Não há dúvidas também que os oceanos e seus cinturões de convecção conduzem calor por todo o globo, no entanto não são os oceanos que esquentam ou esfriam a atmosfera, o fenômeno é de duas mãos. Os oceanos apenas conduzem o calor, eles não são uma fonte de
energia, o Sol é essa fonte, e a atmosfera, juntamente com os oceanos, retém ou dispersam essa energia para o espaço sideral. Lembrar que a atmosfera é em grande parte formada pelos oceanos em estado de vapor, logo, produtos de um mesmo estofo.
Por mais atenuados que sejam os cenários mais conservadores, as projeções sugerem um aquecimento médio gradativo com altos índices de probabilidades de acerto de cerca de 2-3Co até o final do século. Outros cenários mais severos com a permanência ou agravamento do modelo de desenvolvimento atual, chegam até os 7-8Co médios para o mesmo período.
O IPCC não trabalha com certezas, pelo contrário, é cuidadoso com as incertezas e é sobre essa estrada que caminha. Cada edição que é divulgada, os dados são mais numerosos e revistos, e a tecnologia analítica do mundo fica mais sofisticada. Vamos esperar por
essa quinta edição e ver onde conseguiram chegar.

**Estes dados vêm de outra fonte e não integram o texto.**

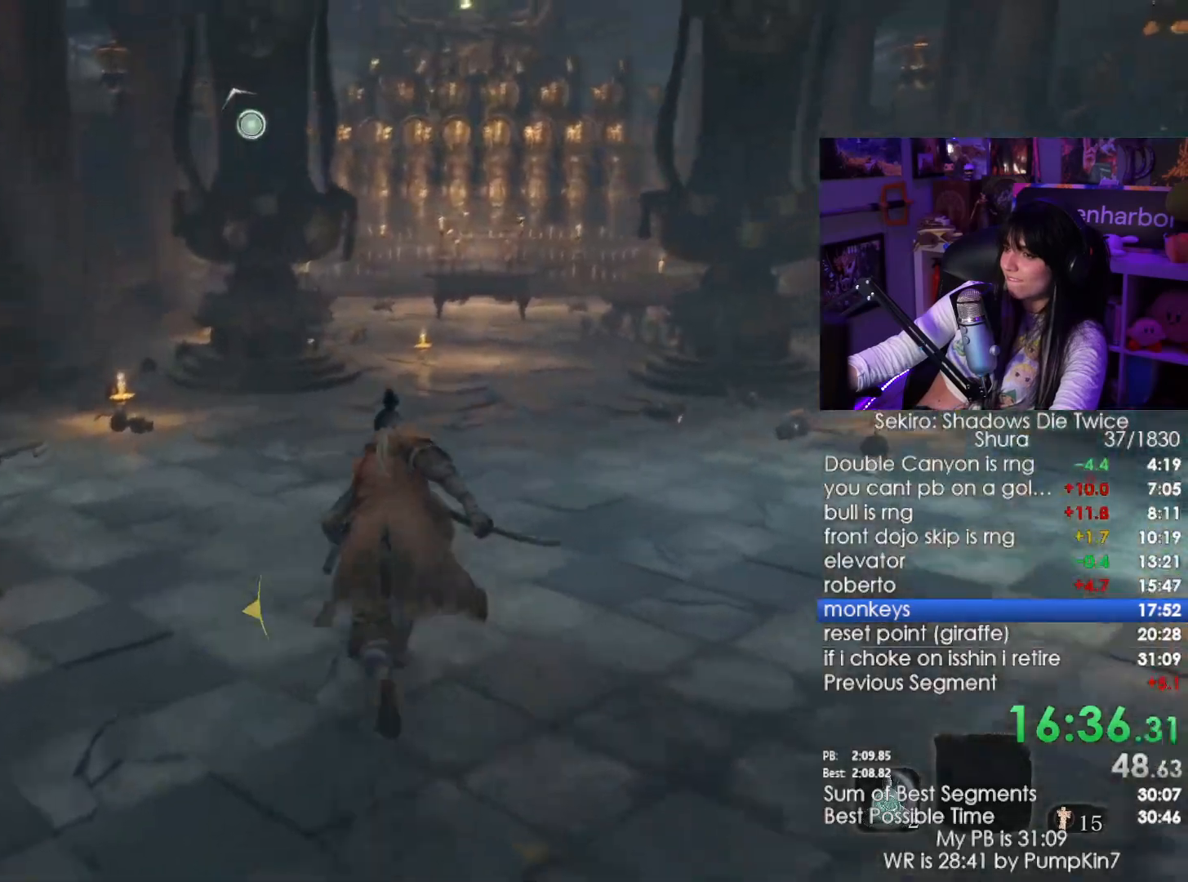
{"keys": ["shift", "w"], "mouse": [], "events": []}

Mas na ciência é assim, uns comprovam e outros reprovam. Mas querer desacreditar um esforço de trabalho dessa magnitude com argumentos pequenos não parece uma atitude de bons cientistas. O futuro próximo irá comprovar o acerto dessas projeções, e espero que tenhamos ainda tempo de reverter o desentendimento na ciência contemporânea que está mais preocupada com os processos do que com a ontologia dos fenômenos, e que possamos minimizar os efeitos provocados por um modelo de sociedade industrial equivocado.

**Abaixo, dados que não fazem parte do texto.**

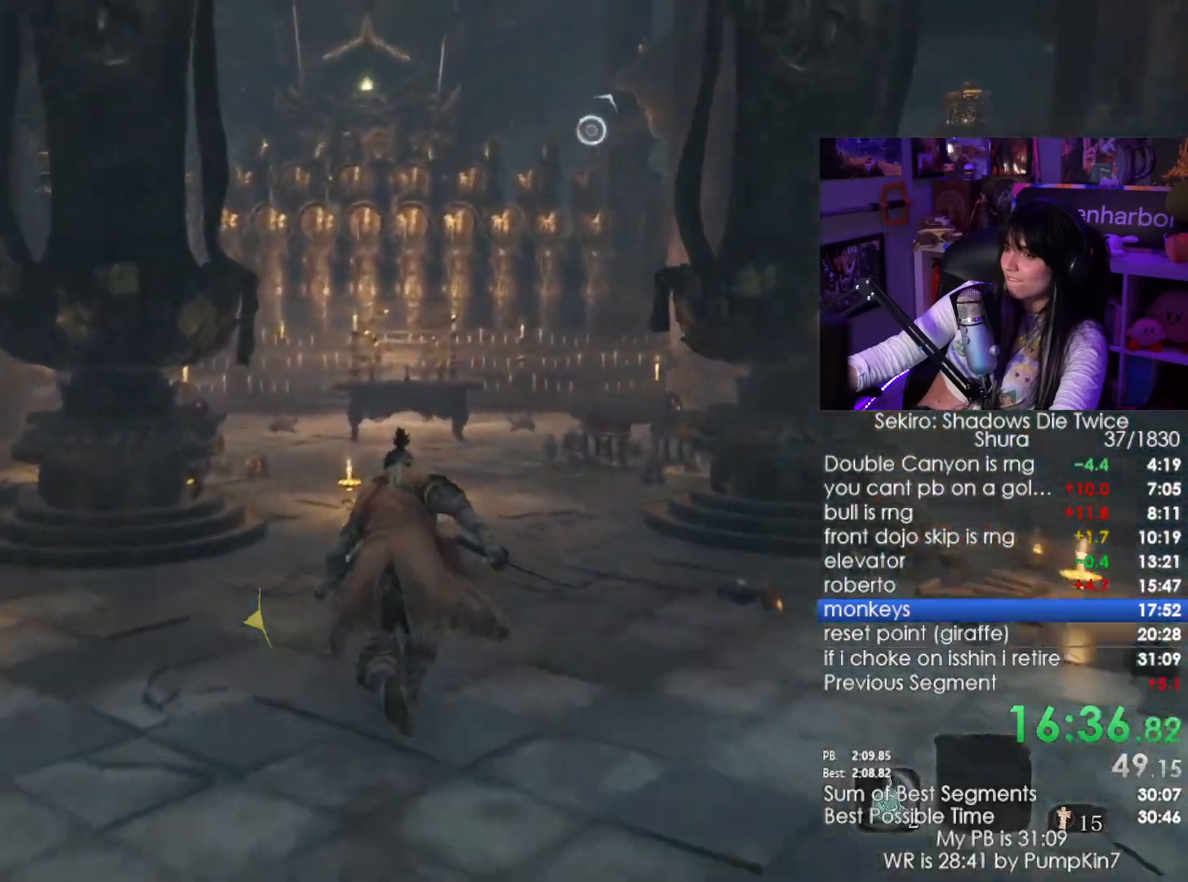
{"keys": ["shift", "w"], "mouse": [], "events": []}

Para terminar, traço um paralelo com a história dos pais do Super Homem. Havia um planeta chamado Kripton e lá habitava uma espécie muito semelhante a nossa. Zor-El e Lara-El eram dois geofísicos que detectaram anomalias no núcleo do planeta e alertaram a comunidade científica de Kripton sobre uma eminente fusão do núcleo que provocaria uma hecatombe planetária. Os colegas da ciência não lhes deram ouvidos e então, para preservar a espécie, os dois localizaram um planeta de gravidade e atmosfera semelhantes às de Kripton (a Terra), construíram uma pequena nave e ali colocaram o filho pequeno, Kal-El (o futuro Super Homem) e o enviaram para a Terra. Na saída dessa nave da atmosfera de Kripton o planeta explodiu.
* Ronan Rebouças Caires de Brito é professor do Biologia da Ufba.